TEXT UNDER STUDY:

◆ ◆ ◆ ◆ ◆ ◆ ◆

Picture a normal triangle in your head. Now picture a triangle without area. Can you? In mathematics, a degenerate triangle is defined as follows:
A degenerate triangle is formed by three collinear points. It doesn’t look like a triangle, it looks like a line segment.
A triangle approaching degeneracy.
It’s as if the three angles of the triangle are flatten. In theory, the triangle exists but all that remain are overlapping linear lines.
While this post is not about mathematics, it will attempt to classify certain A/B testing methodology as degenerate using patterns that approach a line of user deception also known as dark patterns. Then, we will review questionable large scale tests that had happened in the tech industry. Finally, we will conclude by giving recommendations on how we can avoid this deception by making clear statements to our users.
Before we begin, let’s discuss what A/B testing is.
A/B testing is loosely based in statistical mathematics and theoretical psychological experimentation. There is a control “A” and a variation “B”. An author of a test sends these two types to a controlled percentage of users for a variation of time in the product under test. The percentage and groups of users can be controlled by targeting.
Once the A/B test is completed, the data is collected and analyzed. The analysis allows the team to steer the product in a direction based on the results. These data points are inferred by the team; driving performance indicators such as customer retention and growth, call to action, revenue, conversion or to find new indicators.
Traditionally A/B testing acts on user experience, visual design, or other routes of modification of the targeted system to attempt at reducing user friction and to maximize engagement. Most tests are on the surface where the colors, layouts or navigation flow/behavior are altered.
A basic A/B test example. Note the difference in button color.
A/B testing has gained a particular perception. Consultancies have formed businesses around the discipline, just how they formed around search engine optimization (SEO). SEO was popular in the 2000’s, A/B testing is now popular in the 2010’s. While SEO was beholden to secret algorithms that can immediately change from direct control of companies like Google, A/B test logic are owned wholly by the authors who think of and execute them to meet goals for their product and stakeholders.
Data collection and tooling has increased dramatically over the past few years. The authors of A/B tests may have increasing power to walk a fine line on a code of ethics. Let’s explore this next with defined high level dark patterns, with the first classification that leverages urgent platform tools.
Those that have used Android or iOS applications know well what a notification badge is. Notification badges are visual indicators on the app icon that cue the user to some type of important event inside the app. This is usually a brightly colored circle with a number associated with the notifications waiting.
A typical highly visible notification badge.
Imagine if we push a badge with a deceptive count to represent subjective or vague notification activity. Even when the user is logged out of a service, the user may receive these badges without user activity. The badge is an engagement lore.
It happened to a group of users. The users repeatedly engaged with the application to understand what was happening in an app. They engaged many additional times since the notifications where loosely linked to the indicator.
On mobile platforms, that notification badge is one of many routes to execute an interesting A/B test. The platform tools will vary, but each platform have high level indicators for engagement that users are comfortable and knowledgeable with. The users are wired to respond and engage.
Next, we will fake things.
Of course, there are many parts of your digital product that haven’t been built intelligently yet. However, we want to increase engagement in some way.

◆ ◆ ◆ ◆ ◆ ◆ ◆

(Items from a dataset)

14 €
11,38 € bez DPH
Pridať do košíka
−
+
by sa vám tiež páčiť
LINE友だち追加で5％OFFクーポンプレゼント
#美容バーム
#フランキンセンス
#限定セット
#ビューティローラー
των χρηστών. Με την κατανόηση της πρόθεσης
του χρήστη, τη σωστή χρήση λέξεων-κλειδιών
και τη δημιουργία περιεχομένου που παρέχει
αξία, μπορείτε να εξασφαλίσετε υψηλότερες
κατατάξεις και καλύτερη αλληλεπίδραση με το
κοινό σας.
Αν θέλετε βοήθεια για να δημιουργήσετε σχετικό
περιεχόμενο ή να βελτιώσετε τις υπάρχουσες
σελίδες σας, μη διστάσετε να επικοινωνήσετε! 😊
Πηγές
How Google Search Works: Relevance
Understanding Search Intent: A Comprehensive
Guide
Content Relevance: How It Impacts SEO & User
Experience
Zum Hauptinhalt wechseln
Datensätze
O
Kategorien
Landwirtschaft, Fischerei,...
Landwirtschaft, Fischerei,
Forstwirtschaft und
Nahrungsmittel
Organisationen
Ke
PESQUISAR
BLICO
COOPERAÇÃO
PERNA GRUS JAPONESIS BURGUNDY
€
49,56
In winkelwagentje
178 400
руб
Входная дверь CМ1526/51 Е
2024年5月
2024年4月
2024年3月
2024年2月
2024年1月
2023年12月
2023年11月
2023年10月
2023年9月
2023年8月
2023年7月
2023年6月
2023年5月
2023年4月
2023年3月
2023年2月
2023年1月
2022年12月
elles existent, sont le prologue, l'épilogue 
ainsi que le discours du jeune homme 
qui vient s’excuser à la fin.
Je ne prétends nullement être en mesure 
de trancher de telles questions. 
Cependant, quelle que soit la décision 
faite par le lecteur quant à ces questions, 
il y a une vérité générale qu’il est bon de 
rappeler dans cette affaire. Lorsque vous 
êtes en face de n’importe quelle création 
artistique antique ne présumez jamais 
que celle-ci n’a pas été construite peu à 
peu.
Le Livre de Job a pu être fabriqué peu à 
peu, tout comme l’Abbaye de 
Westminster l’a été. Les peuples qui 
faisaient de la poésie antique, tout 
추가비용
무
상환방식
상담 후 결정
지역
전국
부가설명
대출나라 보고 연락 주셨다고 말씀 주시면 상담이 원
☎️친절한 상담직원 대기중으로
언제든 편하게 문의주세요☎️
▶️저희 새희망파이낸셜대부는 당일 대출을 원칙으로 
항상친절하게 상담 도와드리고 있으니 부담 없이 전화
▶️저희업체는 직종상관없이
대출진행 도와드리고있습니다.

◆ ◆ ◆ ◆ ◆ ◆ ◆

WHAT TO WORK ON:
1/ Answer these questions from the post on A/B testing:
(a) What forms a degenerate triangle?
(b) In which decade was SEO popular?
(c) What does a notification badge usually look like?
2/ List every element that the post on A/B testing says is altered in most tests on the surface.
3/ Reproduce everything in the post on A/B testing from "A typical highly" down to "respond and engage.".
The items above are separate material with no connection to the post on A/B testing.

SOLUTIONS BY TASK:
1/
(a) Three collinear points.
(b) The 2000's.
(c) A brightly colored circle with a number associated with the notifications waiting.

2/
- Colors
- Layouts
- Navigation flow/behavior

3/
A typical highly visible notification badge.
Imagine if we push a badge with a deceptive count to represent subjective or vague notification activity. Even when the user is logged out of a service, the user may receive these badges without user activity. The badge is an engagement lore.
It happened to a group of users. The users repeatedly engaged with the application to understand what was happening in an app. They engaged many additional times since the notifications where loosely linked to the indicator.
On mobile platforms, that notification badge is one of many routes to execute an interesting A/B test. The platform tools will vary, but each platform have high level indicators for engagement that users are comfortable and knowledgeable with. The users are wired to respond and engage.